Hochul is not moving to implement a statewide mask requirement, as was in effect by former Gov. Andrew Cuomo from April 2020 through June 25, 2021, or to mandate other COVID safety protocols for all New Yorkers, but continues to hint future statewide mandates are possible if coronavirus infections continue their upward trend.
“We’ve always encouraged mask use and I’m asking businesses to encourage the same among their patrons as well as their employees as well,” the governor said.
Infections are expected to increase over the upcoming holiday season and winter months.
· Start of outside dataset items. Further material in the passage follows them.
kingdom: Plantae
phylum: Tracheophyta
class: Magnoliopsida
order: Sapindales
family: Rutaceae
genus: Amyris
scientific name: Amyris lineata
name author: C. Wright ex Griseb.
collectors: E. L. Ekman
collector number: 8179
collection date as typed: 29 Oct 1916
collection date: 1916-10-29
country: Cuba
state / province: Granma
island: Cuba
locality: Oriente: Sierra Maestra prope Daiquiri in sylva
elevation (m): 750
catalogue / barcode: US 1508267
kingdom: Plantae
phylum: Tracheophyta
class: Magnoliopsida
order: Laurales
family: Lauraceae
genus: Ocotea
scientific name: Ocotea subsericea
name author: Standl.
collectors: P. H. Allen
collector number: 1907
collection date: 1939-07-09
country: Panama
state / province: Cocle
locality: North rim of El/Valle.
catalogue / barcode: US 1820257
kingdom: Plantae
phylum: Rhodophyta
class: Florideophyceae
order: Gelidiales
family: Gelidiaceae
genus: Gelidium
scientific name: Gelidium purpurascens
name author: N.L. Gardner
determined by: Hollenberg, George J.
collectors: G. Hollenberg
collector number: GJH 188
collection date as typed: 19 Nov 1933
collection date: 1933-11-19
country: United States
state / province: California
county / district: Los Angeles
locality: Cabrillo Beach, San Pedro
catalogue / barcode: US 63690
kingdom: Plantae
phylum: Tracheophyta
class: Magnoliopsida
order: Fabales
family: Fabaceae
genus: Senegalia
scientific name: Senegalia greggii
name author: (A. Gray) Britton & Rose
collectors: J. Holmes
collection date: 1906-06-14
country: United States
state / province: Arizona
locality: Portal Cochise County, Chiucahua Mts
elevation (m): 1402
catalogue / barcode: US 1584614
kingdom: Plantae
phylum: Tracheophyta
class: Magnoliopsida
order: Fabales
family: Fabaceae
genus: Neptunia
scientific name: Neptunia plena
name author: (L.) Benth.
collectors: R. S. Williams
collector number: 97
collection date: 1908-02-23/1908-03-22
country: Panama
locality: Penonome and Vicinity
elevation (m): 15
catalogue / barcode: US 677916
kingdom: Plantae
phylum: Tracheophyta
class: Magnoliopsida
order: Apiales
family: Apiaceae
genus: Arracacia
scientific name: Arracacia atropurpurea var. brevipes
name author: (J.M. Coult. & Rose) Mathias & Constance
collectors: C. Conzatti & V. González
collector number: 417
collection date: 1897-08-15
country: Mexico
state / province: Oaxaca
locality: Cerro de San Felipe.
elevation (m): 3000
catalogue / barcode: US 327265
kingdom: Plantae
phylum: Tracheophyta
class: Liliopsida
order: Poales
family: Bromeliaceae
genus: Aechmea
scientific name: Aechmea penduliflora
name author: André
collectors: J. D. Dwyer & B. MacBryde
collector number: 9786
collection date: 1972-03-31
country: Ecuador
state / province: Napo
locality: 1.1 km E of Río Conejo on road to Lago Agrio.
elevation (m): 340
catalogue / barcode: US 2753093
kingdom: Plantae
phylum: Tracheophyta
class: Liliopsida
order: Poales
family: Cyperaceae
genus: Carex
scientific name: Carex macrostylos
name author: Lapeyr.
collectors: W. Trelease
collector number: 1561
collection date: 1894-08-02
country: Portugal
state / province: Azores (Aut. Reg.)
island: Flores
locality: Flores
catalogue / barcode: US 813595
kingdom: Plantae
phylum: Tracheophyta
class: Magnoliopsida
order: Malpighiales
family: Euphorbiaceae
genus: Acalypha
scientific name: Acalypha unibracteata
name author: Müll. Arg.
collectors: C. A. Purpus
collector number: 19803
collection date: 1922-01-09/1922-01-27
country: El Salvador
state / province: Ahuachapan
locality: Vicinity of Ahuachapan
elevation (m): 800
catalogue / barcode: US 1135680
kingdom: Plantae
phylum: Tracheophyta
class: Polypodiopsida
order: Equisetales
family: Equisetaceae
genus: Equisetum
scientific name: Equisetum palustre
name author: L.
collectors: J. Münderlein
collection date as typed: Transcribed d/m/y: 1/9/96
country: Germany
Health officials continue to warn of surging COVID hospitalizations in the wake of Thursday’s Thanksgiving holiday.
“If there is going to be a surge in hospitalizations, which [we] would be naive to think there won’t be, and that would occur about 10 days from now — so, that’s what we’re watching for as well,” Hochul said.
At least 90.3% of New Yorkers ages 18 and older have received at least one COVID vaccine dose as of Monday. The governor encouraged all New Yorkers ages 5 and older to get vaccinated, or a booster dose for everyone ages 18 and older who were fully vaccinated at least six months ago.
To find a COVID-19 vaccine or booster shot location, visit ny.gov/vaccine
Tribune News Service contributed to this report.